There’s a good chance you’ve caught a glimpse of Tony Robbins in the past 30 years, whether it was in an infomercial, a TED Talk, or a seminar. His books and audio lessons on personal success have all been huge bestsellers, and people happily lay down thousands of dollars to attend his conferences.
He separates himself from other life coaches by having clients and friends like former president Bill Clinton, billionaire hedge fund manager Ray Dalio, and media mogul Oprah Winfrey. He’s worked with high-profile actors, athletes, and executives.
In a recent episode of author and investor Tim Ferriss’ podcast, Robbins discusses his upcoming personal finance book “Money: Master the Game” as well as some of the basics behind his coaching philosophy. This includes how he’s able to get elite performers out of slumps by getting them to tap into key habits.
Robbins says that a period of lower-quality output could be indicative of a few things. “The slump shows when people outrun their vision. Or the slump can show when they meet their vision, but it’s not fulfilling. Or the slump shows when people just are developing some patterns that they’re unaware of that cost them.”
He tells Ferriss what it was like working with tennis legend Andre Agassi in 1993 when Agassi fell from the world’s No. 1 spot and then suffered a wrist injury.
When they met, Agassi told Robbins that he’d been spending time working on his swing mechanics, especially in relation to his recovering wrist.
“I sit down with him and I said, ‘Andre … think of a time you hit the tennis ball perfectly,'” Robbins tells Ferriss. “I got him in that state … and I said to him, ‘You feel that?’ And he goes, ‘Yeah.’ I said, ‘Listen, are you thinking about your wrist?’ And he says, ‘No.’ And I said, ‘How the hell did you think you’d ever get back to that peak form by focusing on your wrist?'”

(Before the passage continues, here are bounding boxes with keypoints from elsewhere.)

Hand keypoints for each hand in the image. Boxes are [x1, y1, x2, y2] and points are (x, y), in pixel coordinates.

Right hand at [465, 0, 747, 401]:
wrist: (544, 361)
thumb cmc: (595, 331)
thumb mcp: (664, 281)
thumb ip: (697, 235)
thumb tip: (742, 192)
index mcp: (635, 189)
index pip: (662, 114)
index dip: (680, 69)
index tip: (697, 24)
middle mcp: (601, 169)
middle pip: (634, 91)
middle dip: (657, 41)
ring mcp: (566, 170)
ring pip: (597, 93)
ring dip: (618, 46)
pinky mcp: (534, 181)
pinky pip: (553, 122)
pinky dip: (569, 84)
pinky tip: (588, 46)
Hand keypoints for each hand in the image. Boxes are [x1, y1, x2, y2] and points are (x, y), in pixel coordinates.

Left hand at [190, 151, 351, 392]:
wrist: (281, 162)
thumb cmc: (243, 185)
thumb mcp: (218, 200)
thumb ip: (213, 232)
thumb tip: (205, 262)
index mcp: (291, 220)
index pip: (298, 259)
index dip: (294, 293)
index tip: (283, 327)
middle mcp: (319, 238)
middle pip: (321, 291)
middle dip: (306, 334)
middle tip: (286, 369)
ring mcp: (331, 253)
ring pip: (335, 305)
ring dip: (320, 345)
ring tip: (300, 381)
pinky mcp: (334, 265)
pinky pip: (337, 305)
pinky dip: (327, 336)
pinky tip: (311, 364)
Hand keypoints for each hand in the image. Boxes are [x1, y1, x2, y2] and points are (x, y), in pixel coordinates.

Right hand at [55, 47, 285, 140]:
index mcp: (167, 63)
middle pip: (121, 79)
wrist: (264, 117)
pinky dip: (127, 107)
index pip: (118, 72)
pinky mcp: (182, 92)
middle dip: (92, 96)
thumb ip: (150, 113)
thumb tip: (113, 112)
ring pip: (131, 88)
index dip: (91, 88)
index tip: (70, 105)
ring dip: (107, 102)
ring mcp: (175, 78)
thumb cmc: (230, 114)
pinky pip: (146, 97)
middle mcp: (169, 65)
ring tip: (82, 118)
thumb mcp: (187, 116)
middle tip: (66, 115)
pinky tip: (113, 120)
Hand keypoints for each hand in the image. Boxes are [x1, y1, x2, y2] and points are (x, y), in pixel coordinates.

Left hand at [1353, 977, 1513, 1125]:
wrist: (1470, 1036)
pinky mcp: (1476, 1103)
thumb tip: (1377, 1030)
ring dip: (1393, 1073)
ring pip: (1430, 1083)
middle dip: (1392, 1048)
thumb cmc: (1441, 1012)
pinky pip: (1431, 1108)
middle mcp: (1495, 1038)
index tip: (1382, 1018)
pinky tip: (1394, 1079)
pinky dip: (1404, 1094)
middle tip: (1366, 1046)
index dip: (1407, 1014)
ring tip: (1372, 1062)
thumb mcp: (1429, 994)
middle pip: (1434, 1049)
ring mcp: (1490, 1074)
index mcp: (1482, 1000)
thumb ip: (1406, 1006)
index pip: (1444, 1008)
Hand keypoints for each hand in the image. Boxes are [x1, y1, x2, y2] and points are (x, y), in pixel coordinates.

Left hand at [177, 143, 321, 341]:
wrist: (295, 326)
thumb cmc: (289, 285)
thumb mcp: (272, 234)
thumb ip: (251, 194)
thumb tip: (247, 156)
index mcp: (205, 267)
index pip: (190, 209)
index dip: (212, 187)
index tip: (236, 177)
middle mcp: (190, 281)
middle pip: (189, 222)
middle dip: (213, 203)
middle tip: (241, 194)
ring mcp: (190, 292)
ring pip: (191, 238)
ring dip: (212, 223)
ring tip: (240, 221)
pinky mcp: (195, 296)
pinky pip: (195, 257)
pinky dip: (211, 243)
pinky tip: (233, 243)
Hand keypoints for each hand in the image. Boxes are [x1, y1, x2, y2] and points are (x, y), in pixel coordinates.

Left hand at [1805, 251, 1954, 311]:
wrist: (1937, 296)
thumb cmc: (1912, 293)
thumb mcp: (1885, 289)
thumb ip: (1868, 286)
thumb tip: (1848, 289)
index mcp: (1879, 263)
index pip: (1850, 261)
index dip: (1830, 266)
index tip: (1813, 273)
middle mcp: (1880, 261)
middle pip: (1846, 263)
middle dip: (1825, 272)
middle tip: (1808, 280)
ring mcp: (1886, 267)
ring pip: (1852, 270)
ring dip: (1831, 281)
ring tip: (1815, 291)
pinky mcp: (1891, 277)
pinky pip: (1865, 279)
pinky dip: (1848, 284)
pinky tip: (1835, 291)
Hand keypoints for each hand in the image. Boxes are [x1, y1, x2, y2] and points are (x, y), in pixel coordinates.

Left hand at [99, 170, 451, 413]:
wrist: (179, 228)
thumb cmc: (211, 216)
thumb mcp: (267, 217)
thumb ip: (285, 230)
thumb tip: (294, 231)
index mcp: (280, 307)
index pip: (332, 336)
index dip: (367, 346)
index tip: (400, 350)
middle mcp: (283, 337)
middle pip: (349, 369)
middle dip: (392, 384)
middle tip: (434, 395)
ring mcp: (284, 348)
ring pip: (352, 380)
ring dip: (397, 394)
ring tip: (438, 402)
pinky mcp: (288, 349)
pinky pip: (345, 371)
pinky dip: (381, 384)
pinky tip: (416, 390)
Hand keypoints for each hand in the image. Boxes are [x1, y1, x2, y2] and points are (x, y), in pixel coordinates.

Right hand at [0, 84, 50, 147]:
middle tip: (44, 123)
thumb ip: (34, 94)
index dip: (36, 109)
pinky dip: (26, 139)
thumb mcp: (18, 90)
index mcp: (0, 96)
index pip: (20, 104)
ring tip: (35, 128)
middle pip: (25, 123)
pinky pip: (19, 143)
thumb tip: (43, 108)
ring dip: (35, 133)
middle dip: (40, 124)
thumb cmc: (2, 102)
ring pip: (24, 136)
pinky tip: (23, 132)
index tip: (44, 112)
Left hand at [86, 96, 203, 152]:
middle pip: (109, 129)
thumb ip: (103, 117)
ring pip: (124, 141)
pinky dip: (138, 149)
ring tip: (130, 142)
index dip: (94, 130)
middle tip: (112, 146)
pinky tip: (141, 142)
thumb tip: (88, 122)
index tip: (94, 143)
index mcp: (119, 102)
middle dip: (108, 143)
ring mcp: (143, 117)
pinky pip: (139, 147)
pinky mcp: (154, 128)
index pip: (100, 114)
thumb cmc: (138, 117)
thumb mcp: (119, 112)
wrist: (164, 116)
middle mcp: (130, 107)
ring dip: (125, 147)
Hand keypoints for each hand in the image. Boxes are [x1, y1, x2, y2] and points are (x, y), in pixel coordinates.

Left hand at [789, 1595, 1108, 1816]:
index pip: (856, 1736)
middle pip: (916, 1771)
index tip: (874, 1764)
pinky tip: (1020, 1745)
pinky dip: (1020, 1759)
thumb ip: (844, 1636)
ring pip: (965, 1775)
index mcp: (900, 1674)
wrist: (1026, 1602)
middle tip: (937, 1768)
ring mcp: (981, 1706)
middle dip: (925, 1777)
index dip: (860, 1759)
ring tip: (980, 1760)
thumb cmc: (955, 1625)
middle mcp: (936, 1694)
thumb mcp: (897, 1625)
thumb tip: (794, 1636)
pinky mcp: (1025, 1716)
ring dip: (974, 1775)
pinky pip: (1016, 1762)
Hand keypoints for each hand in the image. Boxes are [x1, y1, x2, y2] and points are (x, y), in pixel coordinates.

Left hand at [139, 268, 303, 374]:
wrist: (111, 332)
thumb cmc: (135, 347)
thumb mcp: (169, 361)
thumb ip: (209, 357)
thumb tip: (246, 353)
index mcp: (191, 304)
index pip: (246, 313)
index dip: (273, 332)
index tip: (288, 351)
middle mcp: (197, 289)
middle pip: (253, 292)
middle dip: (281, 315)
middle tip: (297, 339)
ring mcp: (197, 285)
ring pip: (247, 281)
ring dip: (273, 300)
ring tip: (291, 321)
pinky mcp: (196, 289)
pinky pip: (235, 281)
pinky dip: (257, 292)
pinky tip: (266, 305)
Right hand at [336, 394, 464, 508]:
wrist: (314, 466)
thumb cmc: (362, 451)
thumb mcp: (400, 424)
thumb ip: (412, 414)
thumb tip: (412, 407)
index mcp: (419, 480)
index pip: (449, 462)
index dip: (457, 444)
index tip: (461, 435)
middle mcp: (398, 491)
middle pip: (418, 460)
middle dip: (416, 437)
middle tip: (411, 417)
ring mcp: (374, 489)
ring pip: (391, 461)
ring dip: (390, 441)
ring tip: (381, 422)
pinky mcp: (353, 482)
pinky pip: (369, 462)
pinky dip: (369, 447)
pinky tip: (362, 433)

Robbins references the science of habit formation, in which the brain creates paths for certain repeated actions. He was getting Agassi to tap into this pattern and ignore distractions, like focusing on how his wrist moved, which is something he had never done when he was playing at his peak.
He also helped Agassi acknowledge that he was no longer getting along with his father as his coach.
The next year, 1994, Agassi made a comeback under a new coach and with renewed confidence. Agassi has credited Robbins with helping him get back on track, calling him the “ultimate life coach.”
Agassi would go through another rise and fall in the ’90s, with the slump once again rooted largely in personal rather than mechanical problems.
The same principle that applied to Agassi applies to any other professional who has fallen off from peak performance. According to Robbins, however, the ability to recover is innate.
“I will find … what specific pattern will hook them back up again to that part of their brain where it’s effortless,” Robbins says. “To that part of the brain where they don’t even think.”